There goes a theorem which says that an ideal $I$ of $\mathbb{Z}[x]$ is maximal if and only if $I$ is of the form $\langle f(x),p\rangle$ where $p$ is a prime and $f(x)$ is irreducible modulo $p$.
Lets consider the ring $R=\mathbb{Z}[x]/\langle 2x+1,6\rangle$. In this ring we have relations $2x=-1$ so $3=3(-2x)=0$. Hence $3x=x-1=0$. Therefore $x=1$ where $f(x)$ is identified with the equivalent class. We get $R=\left\{0,1,2 \right\}$ so it seems that $R \simeq \mathbb{Z}_3$ which forces $\langle 2x+1,6\rangle$ be a maximal ideal in $\mathbb{Z}[x]$ which should be wrong.

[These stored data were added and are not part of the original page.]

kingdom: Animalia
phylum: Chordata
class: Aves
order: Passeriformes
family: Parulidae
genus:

My question is what the ring $R$ actually is and what am I missing.
Your correct calculations showed that $$ \langle 2x+1,6\rangle=\langle x-1,3\rangle $$ so it seems to me that the ideal is of the prescribed form.
The result you stated did not claim that the given form is the only way to list a set of generators for that ideal.
Anyway, $R\simeq\Bbb{Z}/3\Bbb{Z}.$